Uśmiechnąłem się pod nosem wpatrując się w oddalającą Dakotę. Po chwili zniknęła mi z oczu, zagłębiona w czeluściach swojej jaskini. Jakiś czas jeszcze mój wzrok był skierowany w miejsce, w którym ostatnio widziałem tygrysicę, a później sam odszedłem do swego mieszkania.
~*~
Patrzyłem na słońce powoli chowające się za horyzontem. Ponieważ moja jaskinia była skierowana na zachód mogłem co wieczór widywać zachodzące słońce. Wkrótce gwiazda zniknęła osłonięta leśnymi drzewami, a na przeważnie granatowym niebie zostały tylko barwne poświaty pozostawione przez słońce. Wtedy położyłem łeb na łapach, i po chwili zamknąłem swoje powieki oddając się całkowicie w krainę spoczynku.

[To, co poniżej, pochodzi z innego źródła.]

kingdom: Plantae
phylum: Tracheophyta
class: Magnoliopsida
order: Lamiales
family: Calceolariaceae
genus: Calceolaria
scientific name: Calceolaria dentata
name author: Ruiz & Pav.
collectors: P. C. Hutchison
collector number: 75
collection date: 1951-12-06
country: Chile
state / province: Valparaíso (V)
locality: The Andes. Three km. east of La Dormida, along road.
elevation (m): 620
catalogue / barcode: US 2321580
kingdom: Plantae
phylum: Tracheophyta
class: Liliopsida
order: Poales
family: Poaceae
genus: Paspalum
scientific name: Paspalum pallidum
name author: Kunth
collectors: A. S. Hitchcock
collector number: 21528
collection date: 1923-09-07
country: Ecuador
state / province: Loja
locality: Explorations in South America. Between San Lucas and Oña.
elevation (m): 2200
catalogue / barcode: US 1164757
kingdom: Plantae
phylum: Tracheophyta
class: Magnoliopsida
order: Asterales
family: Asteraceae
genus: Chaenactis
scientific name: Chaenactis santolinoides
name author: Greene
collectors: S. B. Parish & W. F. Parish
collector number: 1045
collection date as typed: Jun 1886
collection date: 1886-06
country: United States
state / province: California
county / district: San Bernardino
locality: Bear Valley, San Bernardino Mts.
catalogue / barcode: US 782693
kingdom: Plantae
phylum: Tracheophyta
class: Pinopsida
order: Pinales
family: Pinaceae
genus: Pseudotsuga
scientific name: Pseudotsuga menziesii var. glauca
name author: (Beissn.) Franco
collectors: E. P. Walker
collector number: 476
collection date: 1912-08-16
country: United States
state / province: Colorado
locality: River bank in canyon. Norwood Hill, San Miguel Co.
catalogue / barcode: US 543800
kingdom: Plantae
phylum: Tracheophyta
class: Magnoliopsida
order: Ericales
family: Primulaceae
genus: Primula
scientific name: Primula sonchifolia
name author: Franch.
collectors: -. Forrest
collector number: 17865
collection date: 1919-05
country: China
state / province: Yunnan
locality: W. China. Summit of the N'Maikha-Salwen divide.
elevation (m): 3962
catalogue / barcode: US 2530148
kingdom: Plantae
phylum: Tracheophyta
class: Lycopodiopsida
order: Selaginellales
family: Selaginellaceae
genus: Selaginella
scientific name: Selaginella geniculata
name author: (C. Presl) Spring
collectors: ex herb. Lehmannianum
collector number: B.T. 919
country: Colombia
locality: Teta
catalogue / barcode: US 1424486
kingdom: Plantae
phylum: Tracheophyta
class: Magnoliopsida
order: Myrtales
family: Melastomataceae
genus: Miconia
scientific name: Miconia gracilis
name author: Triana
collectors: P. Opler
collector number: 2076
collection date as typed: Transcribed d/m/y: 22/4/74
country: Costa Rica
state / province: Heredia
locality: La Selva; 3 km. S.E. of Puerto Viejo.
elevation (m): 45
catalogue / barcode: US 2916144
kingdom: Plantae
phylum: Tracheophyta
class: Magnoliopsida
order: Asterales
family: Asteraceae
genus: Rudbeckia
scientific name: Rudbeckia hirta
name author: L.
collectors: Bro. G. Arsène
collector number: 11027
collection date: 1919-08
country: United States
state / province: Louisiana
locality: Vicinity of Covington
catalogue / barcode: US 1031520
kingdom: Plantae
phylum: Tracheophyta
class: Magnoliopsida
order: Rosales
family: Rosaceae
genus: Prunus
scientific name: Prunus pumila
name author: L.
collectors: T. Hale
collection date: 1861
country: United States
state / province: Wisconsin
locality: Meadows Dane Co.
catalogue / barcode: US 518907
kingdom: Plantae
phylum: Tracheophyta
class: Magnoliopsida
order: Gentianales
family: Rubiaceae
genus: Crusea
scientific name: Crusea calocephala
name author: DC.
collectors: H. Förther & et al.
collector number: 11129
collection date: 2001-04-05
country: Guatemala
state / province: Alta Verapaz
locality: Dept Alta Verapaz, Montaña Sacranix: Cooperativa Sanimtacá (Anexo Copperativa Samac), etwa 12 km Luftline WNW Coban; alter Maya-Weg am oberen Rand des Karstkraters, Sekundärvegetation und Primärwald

Rankiem zbudził mnie znajomy głos:
- Kay? – usłyszałem. Podniosłem głowę i moje spojrzenie zatrzymało się na Dakocie. Zmierzyłem ją wzrokiem.
- Co takiego? – spytałem ziewając przy tym przeciągle. Wzruszyła ramionami.
- Nic. Tak przechodziłam, aby cię odwiedzić – Wzrok samicy powędrował gdzieś na bok.
- Na pewno?
- Tak.
- Skoro tak twierdzisz... – zamyśliłem się. – Może chciałabyś pójść ze mną na krótki spacer? – podsunąłem po chwili. Ta pokiwała głową twierdząco i uśmiechnęła się.
- W sumie, to to nie najgorszy pomysł.
- Super, no to chodź... – Delikatnie pchnąłem Dakę w stronę wyjścia z mojego mieszkania, a ta zerknęła na mnie przez ramię, po czym wyszła pierwsza.